La crisi legata al conflitto tra Iran e Israele continua a influenzare il quadro internazionale e ad alimentare il confronto anche nel contesto europeo. In queste ore, al centro del dibattito pubblico torna il tema della risposta dell’Unione europea, giudicata da alcuni osservatori poco incisiva di fronte a uno scenario geopolitico in rapida evoluzione nel Medio Oriente.
Diversi commentatori evidenziano il rischio che l’Europa mantenga una posizione marginale in una crisi con possibili conseguenze globali. In un contesto di nuovi equilibri e tensioni internazionali, la capacità di incidere sulle decisioni strategiche viene indicata come uno degli elementi più discussi.

Paolo Del Debbio: il confronto a Dritto e Rovescio
L’argomento è stato affrontato anche nel corso di Dritto e Rovescio, trasmissione di approfondimento politico in onda su Rete 4 e condotta da Paolo Del Debbio. Durante la puntata, il giornalista ha espresso una valutazione critica sul ruolo e sulla reattività delle istituzioni europee rispetto alle attuali tensioni internazionali.
La posizione del conduttore sull’Unione europea
Nel suo intervento, Del Debbio ha manifestato apertamente la propria insoddisfazione per quella che ritiene una scarsa capacità di reazione politica. In particolare, ha dichiarato: “Io non voglio vivere in una federazione di Stati che, quando succede qualcosa, sta zitta, perché sennò non la voto, cioè non mi serve a niente, non mi sento rappresentato”.

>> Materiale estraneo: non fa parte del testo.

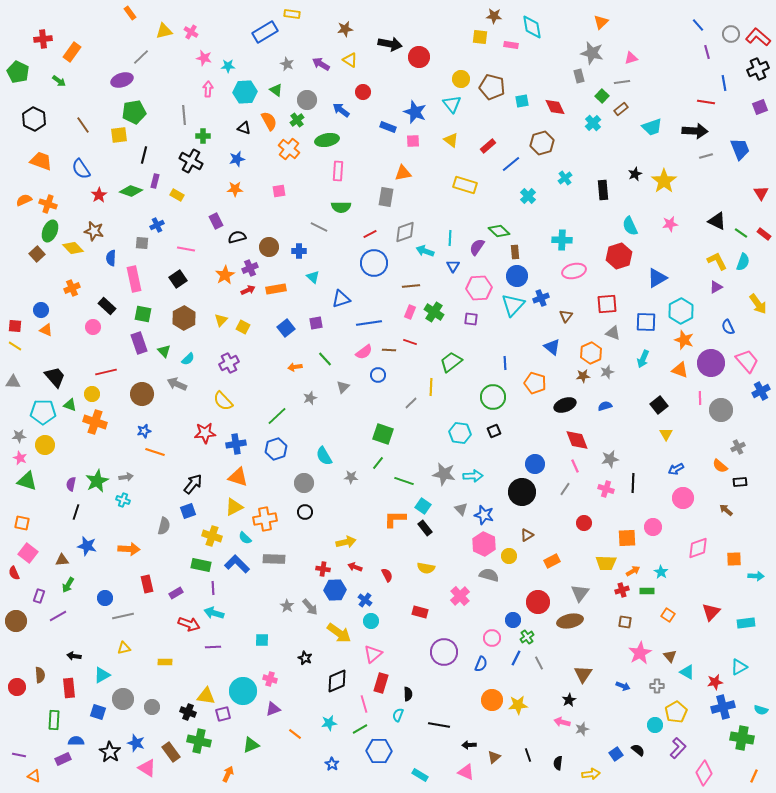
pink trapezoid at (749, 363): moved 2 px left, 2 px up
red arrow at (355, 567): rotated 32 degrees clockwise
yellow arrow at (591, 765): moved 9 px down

Matteo Salvini in studio: la critica e la proposta
In trasmissione era presente anche il ministro dei Trasporti Matteo Salvini, che ha condiviso la linea critica verso l’attuale assetto dell’Unione europea. Il leader della Lega ha ribadito la necessità di una revisione dell’impostazione europea in materia di scelte strategiche e gestione delle crisi.
Salvini ha affermato: “Io sono perfettamente d’accordo con te, compito e dovere della politica è non solo analizzare i problemi, ma anche dare delle soluzioni ed è per questo che, non da oggi, ma da anni la Lega propone – e ci accusano di essere sovranisti, egoisti, isolazionisti, italianisti – di tornare alla comunità economica europea, una comunità di Stati uguali, liberi e sovrani, che mettevano in comunione alcune competenze, ma che poi decidevano a casa loro per gli interessi degli italiani, degli spagnoli o dei finlandesi“.